El problema de fondo es aún más inquietante. ¿Por qué en España, con números de cuenta, bancos concretos, fechas e ingresos detallados, la justicia ni siquiera inicia una investigación real? La Audiencia de Madrid llegó a archivar la denuncia sin practicar diligencias.

El letrado fue durísimo al describir la situación: la corrupción en España es sistémica y afecta también al sistema judicial. Investigar a fondo implicaría consecuencias para demasiados poderes del Estado, y por eso todo termina en un cajón.

La solución sería tan sencilla como demoledora: que los propios bancos certifiquen que esas cuentas no existen. Bastaría un documento oficial para desmontarlo todo. Pero nadie lo hace. Y mientras tanto, el Senado ha decidido mover ficha y encargar al Sepblac que investigue.

El abogado reconoce que no se fía de casi nadie, pero admite que dentro del aparato del Estado el Sepblac es de lo más limpio. Aun así, recuerda que depende del Ministerio de Economía y, por tanto, del Gobierno.

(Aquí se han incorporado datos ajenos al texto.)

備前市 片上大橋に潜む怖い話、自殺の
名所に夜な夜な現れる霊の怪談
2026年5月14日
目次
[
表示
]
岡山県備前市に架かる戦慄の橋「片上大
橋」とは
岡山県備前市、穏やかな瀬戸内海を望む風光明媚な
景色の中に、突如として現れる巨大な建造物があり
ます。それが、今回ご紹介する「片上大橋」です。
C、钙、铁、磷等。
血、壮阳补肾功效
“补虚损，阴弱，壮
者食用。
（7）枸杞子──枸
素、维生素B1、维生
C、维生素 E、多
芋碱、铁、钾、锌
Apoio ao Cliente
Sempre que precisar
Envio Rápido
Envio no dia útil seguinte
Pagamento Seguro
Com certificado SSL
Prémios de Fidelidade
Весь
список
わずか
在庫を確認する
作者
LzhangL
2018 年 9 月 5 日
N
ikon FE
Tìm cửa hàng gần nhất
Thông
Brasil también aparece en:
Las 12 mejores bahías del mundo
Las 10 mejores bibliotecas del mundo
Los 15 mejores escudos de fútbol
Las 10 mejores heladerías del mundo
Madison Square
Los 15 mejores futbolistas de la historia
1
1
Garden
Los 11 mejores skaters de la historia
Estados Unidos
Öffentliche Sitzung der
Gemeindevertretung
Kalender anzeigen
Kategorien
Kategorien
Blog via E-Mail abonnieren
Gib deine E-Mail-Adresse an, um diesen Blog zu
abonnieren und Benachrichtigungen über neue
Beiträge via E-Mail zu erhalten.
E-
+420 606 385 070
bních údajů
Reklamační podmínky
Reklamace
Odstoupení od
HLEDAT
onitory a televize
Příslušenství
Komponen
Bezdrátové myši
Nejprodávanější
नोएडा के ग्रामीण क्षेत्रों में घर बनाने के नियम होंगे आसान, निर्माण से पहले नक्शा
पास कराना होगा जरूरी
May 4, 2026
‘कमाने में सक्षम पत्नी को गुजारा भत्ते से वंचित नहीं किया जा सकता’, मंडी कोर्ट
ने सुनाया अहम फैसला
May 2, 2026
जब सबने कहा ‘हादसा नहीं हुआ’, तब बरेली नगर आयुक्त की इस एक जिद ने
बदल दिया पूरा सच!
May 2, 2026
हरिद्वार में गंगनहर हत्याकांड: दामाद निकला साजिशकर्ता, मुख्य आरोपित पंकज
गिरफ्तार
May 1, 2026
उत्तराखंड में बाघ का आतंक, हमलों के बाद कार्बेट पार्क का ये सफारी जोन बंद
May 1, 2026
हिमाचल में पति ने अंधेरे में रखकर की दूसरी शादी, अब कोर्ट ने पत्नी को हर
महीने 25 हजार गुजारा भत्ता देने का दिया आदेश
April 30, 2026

Lo grave de este asunto no es solo la posible existencia de esas cuentas. Lo realmente escandaloso es que, con los datos aportados, en España no se quiera investigar. Hablamos del presidente del organismo público que marca el relato demoscópico del país, del hombre que decide qué piensa supuestamente la sociedad.

Si mañana cualquiera de esos bancos presentara un certificado negando las cuentas, el caso se caería. Pero nadie lo hace. Y mientras tanto, seguimos pagando con dinero público unas encuestas que, casualmente, siempre aciertan a favor del poder.

Estamos ante un asunto que huele a cloaca, a blanqueo y a compra de voluntades. Y este programa, como siempre, no va a mirar hacia otro lado. Porque la corrupción institucional empieza cuando se manipula la verdad y termina cuando se compra el silencio.